# Trecho do texto
****************

O igarapé é o rio Paraíso, e fica aproximadamente a dois quilômetros do rio Santa Rosa,  conhecido popularmente por rio “Xibiu”,  onde existem dois bueiros em concreto com travessia subterrânea, que até pouco tempo era um local tradicional para banho.

A vítima do afogamento é Ailton Roberto dos Reis, o senhor “Nenê”, que residia no Bairro Nova Ouro Preto, perto da rodoviária. Seu Nenê era cunhado do mototaxista Linézio Pereira Torres. A vítima do afogamento foi para o igarapé juntamente com a irmã, o cunhado Linézio, e mais três amigos para pescar e tomar banho.

Ailton disse para os familiares que ia tomar um banho, e a represa tem pontos com profundidade que atinge quase 4 metros. Segundo as testemunhas, após entrar na água o idoso emergiu apenas uma vez, levantou um dos braços, fez gestos de quem pedia ajuda, e desapareceu num poço escuro e profundo.

Desesperados, os parentes e amigos tentaram localizar a vítima, mas devido a profundidade do poção de água não foi possível. Enquanto o Corpo de Bombeiros era acionado, os amigos de seu Ailton usaram um anzol e conseguiram cravá-lo no corpo da vítima, e puxaram para a margem da represa.

Segundo o cunhado de seu Nenê, eles chegaram pouco depois de 14h30 na represa que se forma à margem direita da BR-364. O Local é fundo e a água corrente forte que sai do bueiro torna o local complicado e perigoso.

****************

[Entradas salvas]
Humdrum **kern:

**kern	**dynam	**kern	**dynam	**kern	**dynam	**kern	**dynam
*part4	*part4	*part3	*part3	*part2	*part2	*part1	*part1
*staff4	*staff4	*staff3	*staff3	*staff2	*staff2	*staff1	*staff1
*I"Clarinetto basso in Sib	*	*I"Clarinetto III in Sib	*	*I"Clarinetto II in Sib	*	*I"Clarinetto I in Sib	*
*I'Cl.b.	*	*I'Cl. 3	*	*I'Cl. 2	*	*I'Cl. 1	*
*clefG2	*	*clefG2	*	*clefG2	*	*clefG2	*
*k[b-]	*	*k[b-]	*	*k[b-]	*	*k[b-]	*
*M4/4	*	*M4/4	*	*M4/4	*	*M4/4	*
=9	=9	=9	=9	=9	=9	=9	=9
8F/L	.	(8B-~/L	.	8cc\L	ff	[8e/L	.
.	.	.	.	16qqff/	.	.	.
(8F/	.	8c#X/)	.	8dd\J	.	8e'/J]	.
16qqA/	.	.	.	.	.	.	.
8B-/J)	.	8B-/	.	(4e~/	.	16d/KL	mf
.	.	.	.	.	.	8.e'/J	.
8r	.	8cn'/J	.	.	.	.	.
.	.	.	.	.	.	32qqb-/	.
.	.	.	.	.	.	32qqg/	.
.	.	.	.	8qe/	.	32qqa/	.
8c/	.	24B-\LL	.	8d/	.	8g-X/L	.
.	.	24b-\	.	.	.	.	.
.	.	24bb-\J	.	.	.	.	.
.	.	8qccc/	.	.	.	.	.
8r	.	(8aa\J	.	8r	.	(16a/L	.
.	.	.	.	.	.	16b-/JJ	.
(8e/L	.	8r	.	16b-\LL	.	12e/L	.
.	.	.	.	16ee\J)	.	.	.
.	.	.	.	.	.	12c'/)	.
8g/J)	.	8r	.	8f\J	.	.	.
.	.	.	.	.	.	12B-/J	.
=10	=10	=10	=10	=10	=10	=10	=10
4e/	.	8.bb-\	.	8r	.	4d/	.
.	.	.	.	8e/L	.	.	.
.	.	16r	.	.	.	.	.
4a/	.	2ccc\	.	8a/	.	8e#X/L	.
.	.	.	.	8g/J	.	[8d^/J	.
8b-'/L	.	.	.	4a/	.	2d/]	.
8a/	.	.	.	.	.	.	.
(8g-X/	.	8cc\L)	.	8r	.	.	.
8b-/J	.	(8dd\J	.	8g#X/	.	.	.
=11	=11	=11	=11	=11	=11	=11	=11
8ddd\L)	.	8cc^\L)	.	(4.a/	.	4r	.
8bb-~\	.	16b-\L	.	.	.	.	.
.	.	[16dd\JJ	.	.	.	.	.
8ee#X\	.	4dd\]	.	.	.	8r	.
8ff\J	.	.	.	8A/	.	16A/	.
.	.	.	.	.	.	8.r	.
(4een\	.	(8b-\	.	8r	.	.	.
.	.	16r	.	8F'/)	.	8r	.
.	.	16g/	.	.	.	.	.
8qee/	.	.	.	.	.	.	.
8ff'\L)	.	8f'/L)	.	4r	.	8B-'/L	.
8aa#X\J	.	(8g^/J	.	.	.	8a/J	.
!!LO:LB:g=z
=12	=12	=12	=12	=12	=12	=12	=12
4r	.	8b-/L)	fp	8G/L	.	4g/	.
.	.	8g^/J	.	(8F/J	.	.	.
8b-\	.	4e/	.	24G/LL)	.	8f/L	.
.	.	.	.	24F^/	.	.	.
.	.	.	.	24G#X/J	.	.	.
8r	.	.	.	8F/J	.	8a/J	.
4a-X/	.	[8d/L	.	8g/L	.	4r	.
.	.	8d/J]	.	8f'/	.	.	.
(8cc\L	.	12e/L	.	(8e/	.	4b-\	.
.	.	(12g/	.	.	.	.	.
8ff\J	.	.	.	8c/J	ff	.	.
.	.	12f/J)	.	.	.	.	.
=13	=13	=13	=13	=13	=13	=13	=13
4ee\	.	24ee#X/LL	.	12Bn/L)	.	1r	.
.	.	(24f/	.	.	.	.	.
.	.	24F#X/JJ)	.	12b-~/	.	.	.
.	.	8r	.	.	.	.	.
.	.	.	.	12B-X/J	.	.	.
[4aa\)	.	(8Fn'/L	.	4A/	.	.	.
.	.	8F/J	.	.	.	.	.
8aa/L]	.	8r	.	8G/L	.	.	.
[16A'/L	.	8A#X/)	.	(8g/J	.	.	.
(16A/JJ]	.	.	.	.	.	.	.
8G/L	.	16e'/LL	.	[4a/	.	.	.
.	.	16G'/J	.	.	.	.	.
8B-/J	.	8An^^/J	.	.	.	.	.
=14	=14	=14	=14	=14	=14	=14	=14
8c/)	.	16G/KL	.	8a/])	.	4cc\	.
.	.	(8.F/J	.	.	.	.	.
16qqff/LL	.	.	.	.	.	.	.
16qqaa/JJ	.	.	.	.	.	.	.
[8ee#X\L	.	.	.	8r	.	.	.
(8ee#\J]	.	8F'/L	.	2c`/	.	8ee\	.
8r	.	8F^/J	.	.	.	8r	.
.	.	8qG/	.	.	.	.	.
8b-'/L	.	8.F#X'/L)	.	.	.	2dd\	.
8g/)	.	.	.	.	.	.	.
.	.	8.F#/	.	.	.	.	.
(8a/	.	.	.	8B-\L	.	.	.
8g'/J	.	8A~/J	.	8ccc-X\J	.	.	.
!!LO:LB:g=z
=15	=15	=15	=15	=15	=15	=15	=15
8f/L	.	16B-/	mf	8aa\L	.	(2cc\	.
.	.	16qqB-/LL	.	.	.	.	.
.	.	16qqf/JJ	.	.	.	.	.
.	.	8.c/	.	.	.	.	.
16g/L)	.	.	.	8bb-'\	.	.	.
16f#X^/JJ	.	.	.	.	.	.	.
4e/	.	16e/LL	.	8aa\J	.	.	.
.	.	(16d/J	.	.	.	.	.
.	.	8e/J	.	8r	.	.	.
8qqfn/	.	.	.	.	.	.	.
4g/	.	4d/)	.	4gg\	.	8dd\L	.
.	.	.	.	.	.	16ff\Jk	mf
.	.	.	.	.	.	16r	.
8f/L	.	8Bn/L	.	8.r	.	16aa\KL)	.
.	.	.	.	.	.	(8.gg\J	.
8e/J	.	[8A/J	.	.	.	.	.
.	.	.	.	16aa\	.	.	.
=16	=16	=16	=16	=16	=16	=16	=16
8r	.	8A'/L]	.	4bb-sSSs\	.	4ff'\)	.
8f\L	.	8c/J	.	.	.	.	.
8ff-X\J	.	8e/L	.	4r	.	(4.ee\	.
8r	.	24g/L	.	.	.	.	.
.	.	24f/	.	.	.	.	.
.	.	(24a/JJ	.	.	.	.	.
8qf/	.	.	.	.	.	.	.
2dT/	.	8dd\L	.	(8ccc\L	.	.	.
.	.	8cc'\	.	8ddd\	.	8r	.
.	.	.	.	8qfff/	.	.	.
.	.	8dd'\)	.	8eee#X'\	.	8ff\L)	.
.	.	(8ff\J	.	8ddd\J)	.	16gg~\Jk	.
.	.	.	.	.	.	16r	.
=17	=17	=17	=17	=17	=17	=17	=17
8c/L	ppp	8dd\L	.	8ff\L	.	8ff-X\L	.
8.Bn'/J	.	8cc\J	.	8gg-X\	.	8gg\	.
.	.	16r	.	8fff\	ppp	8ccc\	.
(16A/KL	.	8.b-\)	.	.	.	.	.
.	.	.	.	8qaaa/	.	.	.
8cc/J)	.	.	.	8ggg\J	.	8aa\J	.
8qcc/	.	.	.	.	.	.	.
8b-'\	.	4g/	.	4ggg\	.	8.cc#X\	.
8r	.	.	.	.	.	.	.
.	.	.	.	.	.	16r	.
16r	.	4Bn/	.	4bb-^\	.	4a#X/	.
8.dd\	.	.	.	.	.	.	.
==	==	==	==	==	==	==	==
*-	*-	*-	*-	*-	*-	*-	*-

****************

# Ação solicitada 1
Liste todos os lugares designados por nome próprio na notícia do afogamento.
# Ação solicitada 2
Retome a notícia do afogamento logo após a última frase apresentada.
As linhas não têm nenhuma relação com esta atividade.

# Resposta do exercício 1
rio Paraíso; rio Santa Rosa (conhecido popularmente por rio “Xibiu”); Bairro Nova Ouro Preto; BR-364

# Resposta do exercício 2
Foram deslocadas para o local a equipe de mergulhadores do Corpo de Bombeiros de Ouro Preto composta do cabo BM Porfírio e o Sargento BM Delevidore, e uma equipe
de Ji-Paraná composta do Capitão BM dos Santos, comandante do Grupamento do Corpo Bombeiros Militar de Ji-Paraná {que é mergulhador} com o sargento BM Galdino.

Como familiares já haviam retirado o corpo do idoso da água, os Bombeiros isolaram a área, cobriram o corpo e aguardaram a chegada da equipe da Politec.

Ailton Roberto residia no estado do Acre, e como estava separado retornou a oito meses para Ouro Preto do Oeste e foi morar com a mãe. “Faz quase 20 anos que não vou na beira de um rio, e o dia que eu venho acontece uma tragédia dessa”, lamentou um dos amigos da pescaria que foi interrompida pelo incidente fatídico.

O corpo de Ailton Reis será velado na capela da funerária da Associação Vida Nova, na Avenida XV de Novembro.